Resulta una tarea vana tratar de imaginarse el tamaño de esa desesperación, desde nuestra perspectiva occidental. Esos hombres han visto morir a sus padres, a sus hermanos, a sus amigos, infestados de enfermedades indescifrables o de pura inanición, y huyen de un destino cierto, en pos de otro que no es más halagüeño, pero que la incertidumbre, la mera incertidumbre, hace más deseable. En eso consiste la desesperación: en preferir lo malo por conocer antes que lo malo conocido; en preferir la incertidumbre a la certeza. Las desazones de un hombre corriente son exactamente las contrarias: nos inquieta la falta de seguridad, la irrupción de contingencias que desbaratan nuestro horizonte vital. A un hombre desesperado, a un hombre que carece de horizonte, cualquier contingencia -aun la más funesta- le parece promisoria. Y se abalanza sobre ella, sin miedo a inmolarse.
Cincuenta hombres desesperados acaban de perecer en el mar, después de que el cayuco que los transportaba se volcase, cuando estaban a punto de ser rescatados. La noticia ha trepado a los titulares de la prensa por unas horas, pero enseguida será deglutida por otras noticias más banales. A fin de cuentas, la desesperación que empujó a aquellos hombres a abandonar su aldea y a embarcarse en una aventura de resultado incierto resulta ininteligible para nosotros, hombres corrientes acuciados por desazones menos extremas. Tratar de comprender esa desesperación nos obligaría a afrontar preguntas demasiado embarazosas. ¿Por qué una época en que se han derribado las barreras a la libre circulación de los capitales y de la información mantiene restricciones a la libre circulación de personas? ¿Es legítimo restringir el acceso a la riqueza a una parte de la población? Todo hombre tiene derecho a acceder a la riqueza que garantiza su supervivencia; se trata de un derecho natural, anterior por lo tanto a cualquier derecho positivo, un derecho inalienable inscrito en la naturaleza humana que no puede estar supeditado a trabas administrativas, tales como el reconocimiento de ciudadanía o la posesión de un permiso de residencia. Todo hombre tiene también derecho originario a utilizar plenamente su inteligencia y habilidades en el acceso a los bienes que le son absolutamente indispensables para alimentarse. ¿Es legítimo poner trabas a ese libre acceso?

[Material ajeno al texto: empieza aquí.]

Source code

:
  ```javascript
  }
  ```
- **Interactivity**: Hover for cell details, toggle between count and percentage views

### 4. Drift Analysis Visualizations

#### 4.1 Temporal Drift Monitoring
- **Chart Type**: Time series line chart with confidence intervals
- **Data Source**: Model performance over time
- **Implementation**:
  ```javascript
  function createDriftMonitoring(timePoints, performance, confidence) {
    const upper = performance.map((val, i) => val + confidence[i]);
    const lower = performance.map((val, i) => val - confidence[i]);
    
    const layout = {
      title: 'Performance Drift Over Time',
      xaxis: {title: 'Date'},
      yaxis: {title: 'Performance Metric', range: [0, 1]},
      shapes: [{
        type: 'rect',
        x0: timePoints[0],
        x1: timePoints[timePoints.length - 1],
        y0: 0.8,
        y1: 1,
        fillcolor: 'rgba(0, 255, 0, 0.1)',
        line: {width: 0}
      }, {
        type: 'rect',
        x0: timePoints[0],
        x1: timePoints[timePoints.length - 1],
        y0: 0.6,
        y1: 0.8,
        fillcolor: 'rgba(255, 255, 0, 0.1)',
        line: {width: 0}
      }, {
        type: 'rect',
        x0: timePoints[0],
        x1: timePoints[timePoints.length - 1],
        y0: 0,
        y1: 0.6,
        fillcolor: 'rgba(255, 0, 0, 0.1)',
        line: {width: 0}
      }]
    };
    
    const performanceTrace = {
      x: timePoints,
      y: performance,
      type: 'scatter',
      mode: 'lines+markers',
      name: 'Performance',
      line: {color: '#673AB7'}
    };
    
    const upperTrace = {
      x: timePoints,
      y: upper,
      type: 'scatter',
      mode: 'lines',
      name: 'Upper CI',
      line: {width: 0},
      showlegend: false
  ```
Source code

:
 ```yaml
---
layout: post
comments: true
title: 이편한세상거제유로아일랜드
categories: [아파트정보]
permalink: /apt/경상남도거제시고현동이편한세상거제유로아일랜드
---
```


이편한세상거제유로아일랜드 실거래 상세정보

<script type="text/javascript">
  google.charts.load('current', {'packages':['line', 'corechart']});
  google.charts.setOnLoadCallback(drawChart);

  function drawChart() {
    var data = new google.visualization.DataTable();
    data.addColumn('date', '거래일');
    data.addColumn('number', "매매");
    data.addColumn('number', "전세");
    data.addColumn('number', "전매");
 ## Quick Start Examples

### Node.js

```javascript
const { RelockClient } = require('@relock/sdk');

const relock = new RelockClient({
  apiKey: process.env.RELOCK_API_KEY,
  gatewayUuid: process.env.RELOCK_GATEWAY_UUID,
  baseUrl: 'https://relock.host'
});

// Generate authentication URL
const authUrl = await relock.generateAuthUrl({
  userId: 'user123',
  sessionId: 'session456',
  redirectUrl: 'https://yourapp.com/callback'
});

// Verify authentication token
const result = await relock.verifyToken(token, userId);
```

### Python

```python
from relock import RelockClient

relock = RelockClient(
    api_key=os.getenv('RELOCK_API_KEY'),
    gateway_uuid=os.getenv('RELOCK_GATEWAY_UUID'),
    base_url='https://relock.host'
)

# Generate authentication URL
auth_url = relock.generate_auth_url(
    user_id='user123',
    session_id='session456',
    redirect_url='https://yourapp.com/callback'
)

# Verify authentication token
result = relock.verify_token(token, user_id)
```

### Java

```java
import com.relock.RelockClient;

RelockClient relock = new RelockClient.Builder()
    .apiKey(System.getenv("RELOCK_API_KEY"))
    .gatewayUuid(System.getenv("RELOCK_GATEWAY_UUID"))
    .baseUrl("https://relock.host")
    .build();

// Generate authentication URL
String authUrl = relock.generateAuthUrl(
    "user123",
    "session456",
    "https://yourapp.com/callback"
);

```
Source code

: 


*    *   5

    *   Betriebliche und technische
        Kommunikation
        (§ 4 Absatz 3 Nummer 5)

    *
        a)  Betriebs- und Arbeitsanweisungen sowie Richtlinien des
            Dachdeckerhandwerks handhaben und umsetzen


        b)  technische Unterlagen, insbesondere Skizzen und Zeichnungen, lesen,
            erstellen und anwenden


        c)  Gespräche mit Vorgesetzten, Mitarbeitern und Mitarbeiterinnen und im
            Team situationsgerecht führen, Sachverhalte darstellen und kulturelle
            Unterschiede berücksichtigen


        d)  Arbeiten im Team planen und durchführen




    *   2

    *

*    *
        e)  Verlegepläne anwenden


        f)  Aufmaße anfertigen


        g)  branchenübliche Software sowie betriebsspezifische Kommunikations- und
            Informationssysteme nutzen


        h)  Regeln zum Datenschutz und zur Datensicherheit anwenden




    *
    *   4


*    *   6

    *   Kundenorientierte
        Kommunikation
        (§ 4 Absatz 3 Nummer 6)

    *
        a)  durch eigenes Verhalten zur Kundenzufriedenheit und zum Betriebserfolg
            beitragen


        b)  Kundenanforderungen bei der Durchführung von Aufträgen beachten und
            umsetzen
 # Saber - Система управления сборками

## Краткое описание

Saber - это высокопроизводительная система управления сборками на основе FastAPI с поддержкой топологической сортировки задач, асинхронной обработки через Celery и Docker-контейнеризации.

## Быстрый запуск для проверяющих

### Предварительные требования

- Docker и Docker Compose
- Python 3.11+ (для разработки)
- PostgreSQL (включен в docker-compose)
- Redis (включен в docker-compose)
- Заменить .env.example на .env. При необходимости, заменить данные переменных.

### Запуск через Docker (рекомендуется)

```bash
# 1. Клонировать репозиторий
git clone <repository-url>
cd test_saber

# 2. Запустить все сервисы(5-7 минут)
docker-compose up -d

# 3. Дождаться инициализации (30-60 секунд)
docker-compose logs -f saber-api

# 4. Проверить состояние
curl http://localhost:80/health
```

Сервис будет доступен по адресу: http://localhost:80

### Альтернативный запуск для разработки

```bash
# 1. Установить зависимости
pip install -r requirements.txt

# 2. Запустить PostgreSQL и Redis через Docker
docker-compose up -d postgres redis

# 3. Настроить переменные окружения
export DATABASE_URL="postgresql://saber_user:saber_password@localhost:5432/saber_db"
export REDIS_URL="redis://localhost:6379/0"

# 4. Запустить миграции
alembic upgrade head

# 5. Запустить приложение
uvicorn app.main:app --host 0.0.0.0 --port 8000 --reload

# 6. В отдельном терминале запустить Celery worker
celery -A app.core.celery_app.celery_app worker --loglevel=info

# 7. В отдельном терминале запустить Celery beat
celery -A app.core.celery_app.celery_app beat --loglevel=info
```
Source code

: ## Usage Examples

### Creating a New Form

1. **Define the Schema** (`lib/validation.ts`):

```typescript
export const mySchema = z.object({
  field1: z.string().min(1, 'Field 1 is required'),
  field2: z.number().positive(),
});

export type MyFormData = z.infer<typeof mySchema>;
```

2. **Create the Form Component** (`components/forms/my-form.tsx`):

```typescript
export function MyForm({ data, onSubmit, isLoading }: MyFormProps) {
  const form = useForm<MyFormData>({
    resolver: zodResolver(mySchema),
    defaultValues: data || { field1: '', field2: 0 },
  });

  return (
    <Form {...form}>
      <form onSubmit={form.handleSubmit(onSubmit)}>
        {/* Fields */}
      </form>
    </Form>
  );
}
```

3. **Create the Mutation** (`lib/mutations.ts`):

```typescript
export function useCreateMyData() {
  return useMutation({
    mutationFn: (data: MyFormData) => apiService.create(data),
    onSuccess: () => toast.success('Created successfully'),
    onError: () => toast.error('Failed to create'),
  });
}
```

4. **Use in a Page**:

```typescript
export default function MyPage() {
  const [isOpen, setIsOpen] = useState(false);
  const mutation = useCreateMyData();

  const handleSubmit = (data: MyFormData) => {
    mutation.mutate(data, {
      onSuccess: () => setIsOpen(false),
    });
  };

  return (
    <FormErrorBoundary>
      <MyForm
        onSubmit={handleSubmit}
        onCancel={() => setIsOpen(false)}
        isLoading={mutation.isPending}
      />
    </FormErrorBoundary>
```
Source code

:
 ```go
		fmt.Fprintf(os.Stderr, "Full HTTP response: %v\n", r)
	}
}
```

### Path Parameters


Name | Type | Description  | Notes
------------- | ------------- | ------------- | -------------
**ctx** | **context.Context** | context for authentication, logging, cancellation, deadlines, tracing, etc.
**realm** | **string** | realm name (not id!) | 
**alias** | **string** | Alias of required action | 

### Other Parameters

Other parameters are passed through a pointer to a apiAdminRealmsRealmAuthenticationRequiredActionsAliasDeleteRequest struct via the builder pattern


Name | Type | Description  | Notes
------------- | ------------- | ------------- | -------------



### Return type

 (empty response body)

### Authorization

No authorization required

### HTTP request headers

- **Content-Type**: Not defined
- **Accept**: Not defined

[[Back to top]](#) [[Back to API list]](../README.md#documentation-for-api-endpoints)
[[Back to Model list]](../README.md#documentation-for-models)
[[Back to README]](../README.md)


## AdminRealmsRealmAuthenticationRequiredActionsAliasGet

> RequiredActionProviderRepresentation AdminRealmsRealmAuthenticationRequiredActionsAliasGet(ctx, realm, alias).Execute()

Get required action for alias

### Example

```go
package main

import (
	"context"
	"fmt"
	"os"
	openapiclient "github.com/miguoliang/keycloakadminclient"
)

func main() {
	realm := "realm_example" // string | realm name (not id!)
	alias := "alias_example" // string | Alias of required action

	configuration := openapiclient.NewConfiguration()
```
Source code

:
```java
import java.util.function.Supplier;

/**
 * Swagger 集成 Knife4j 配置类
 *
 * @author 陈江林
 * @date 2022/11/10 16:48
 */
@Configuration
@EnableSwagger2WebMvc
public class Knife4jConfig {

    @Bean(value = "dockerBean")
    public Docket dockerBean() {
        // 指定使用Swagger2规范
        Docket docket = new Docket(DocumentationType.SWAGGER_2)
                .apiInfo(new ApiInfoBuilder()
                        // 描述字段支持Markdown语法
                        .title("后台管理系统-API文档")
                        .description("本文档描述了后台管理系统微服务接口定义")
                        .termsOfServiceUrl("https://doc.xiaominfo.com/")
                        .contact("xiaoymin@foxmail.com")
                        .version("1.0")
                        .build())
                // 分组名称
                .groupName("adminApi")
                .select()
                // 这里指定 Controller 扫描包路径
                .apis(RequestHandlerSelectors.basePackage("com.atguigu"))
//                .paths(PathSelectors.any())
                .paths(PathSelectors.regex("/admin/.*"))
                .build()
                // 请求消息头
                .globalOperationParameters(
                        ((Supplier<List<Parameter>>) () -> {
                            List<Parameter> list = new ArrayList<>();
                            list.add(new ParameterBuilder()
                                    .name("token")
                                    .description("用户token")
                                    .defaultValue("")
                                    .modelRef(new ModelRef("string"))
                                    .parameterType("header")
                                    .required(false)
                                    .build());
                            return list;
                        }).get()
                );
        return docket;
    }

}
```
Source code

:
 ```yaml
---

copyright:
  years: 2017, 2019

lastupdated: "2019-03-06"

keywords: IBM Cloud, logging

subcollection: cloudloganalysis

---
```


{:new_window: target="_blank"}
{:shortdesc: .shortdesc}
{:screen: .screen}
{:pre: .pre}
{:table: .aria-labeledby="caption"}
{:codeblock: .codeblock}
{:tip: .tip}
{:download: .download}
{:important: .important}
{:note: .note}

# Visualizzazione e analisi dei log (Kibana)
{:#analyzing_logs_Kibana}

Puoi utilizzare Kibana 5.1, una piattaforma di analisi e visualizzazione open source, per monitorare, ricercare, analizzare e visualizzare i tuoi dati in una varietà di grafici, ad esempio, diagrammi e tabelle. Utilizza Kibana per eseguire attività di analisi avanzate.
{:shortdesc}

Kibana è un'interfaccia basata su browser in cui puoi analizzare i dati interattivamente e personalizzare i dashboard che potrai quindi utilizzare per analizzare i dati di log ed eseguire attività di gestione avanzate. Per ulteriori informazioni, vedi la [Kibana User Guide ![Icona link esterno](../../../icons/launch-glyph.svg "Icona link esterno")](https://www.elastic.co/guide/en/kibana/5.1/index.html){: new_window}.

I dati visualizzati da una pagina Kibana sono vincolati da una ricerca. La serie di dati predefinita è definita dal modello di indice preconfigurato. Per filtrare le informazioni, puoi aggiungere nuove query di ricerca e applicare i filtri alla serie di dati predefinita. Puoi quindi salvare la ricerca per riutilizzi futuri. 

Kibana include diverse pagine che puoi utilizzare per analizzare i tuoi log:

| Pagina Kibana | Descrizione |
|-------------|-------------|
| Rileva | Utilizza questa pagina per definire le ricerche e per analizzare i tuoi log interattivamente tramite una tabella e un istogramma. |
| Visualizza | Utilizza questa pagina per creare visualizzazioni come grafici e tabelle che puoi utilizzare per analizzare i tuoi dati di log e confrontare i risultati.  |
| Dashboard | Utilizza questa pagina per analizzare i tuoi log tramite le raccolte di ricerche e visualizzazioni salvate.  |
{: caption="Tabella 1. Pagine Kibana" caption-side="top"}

Son preguntas que preferimos no hacernos, porque remueven los cimientos de nuestras seguridades, asentadas sobre un orden jurídico injusto. Occidente decidió negar la existencia de un derecho natural para ahorrarse precisamente preguntas tan embarazosas como estas. Pero, mientras no las afrontemos, la desesperación de esos hombres nos seguirá resultando ininteligible. Tal vez esa desesperación nos provoque cierto sucedáneo de piedad; pero enseguida lograremos espantarla y sustituirla por nuestras desazones de hombre corrientes.